待杨嬷嬷回来,瞧见风平浪静,自是不疑其他,她不好跟着去那跨院,只在外头守着,哪知三娘这时已经在宁妃的掩护下,站在了皇子卧榻之前。
宁妃这回得了皇后授意,又见三娘是铁心要孤注一掷,只好硬着头皮行事,只望这回就算不能生米煮成熟饭,三皇子看在卫国公府的面上,会给个交待。

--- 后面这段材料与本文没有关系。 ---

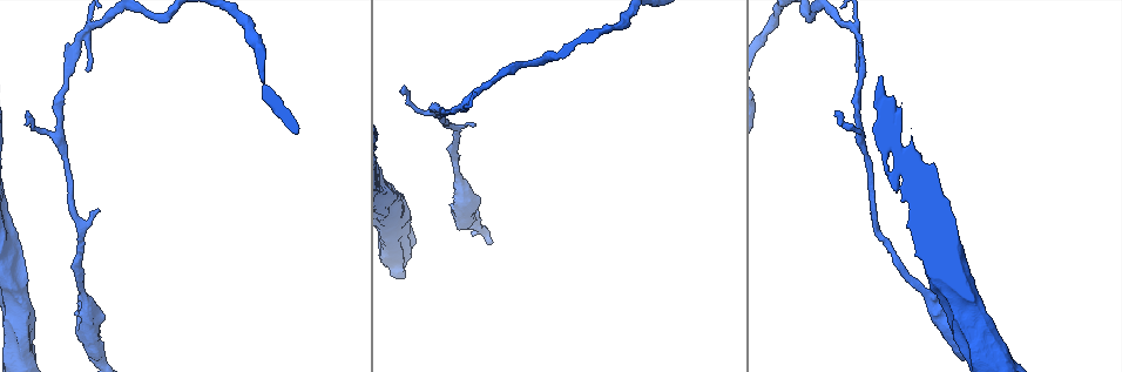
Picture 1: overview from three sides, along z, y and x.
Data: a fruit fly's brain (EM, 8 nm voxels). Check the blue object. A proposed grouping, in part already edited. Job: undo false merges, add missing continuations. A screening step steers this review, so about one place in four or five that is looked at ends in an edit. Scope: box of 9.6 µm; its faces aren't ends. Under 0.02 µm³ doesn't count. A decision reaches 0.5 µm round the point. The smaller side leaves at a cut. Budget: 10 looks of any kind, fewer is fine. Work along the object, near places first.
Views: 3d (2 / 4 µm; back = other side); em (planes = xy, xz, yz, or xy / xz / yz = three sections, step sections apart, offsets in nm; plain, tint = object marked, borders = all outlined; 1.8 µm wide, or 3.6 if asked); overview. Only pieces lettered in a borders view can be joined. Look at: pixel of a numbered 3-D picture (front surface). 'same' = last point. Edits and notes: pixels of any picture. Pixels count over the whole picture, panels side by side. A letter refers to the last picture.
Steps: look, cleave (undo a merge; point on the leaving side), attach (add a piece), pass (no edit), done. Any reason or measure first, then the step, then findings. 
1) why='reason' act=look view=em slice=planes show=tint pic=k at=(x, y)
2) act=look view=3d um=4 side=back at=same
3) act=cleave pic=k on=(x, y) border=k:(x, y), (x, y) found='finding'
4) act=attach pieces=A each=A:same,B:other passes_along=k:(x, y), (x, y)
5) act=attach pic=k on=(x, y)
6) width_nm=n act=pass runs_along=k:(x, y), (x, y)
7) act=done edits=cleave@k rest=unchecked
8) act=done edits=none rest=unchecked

why='an open end' act=look view=3d um=2 pic=1 at=(98, 211)

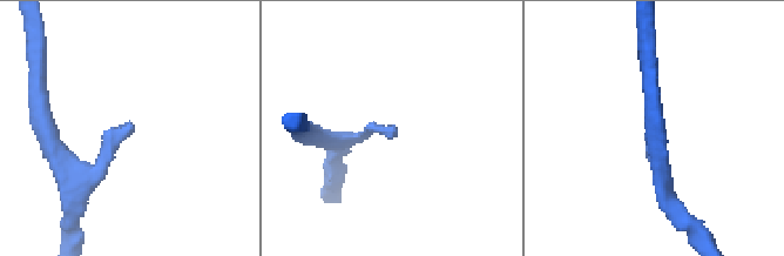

孤男寡女共处一室,楚王府的仆妇又亲眼目睹,事情闹开,卫国公府也不能收场,最好也是唯一的结果就是联姻。
再者世子妃到底是三娘的妹妹,难道能眼见姐姐身败名裂?
三娘出于自愿,卫国公府即使怪罪,也只能怨自己教女无方。
可宁妃心里始终忐忑难安七上八下。
而厢房里头,三皇子“醉卧”榻上,听见宁妃的步伐来了又走,隔了好半响,才有个陌生的步伐声,他微睁了眼,果然看见苏氏三娘手里托着一碗黑漆漆的汤水,俏生生地立在榻前。
三娘这时心跳如擂,双靥似炭,两眼含情地注视着榻上那张令她神魂颠倒的面容,不曾想人事不省的三皇子忽然睁眼,生生吓了她一跳,险些泼了那碗原本不打算让人服用的醒酒汤。
这回孤注一掷,三娘可是豁出闺誉,只要踏进这间屋子,造成独处一居的事实,卫国公府为了声誉,也会逼迫三皇子妥协。
当然,最好是三皇子神智不清下,做出“生米熟饭”的事……
三娘鼓足勇气上前,颤着声音问道:“殿下,您觉得如何……可先用这醒酒汤?”
然后三娘趁心如愿地发现三皇子微咪的一双纤长眼睛里,闪过一丝迷濛魅光,向她伸出了手。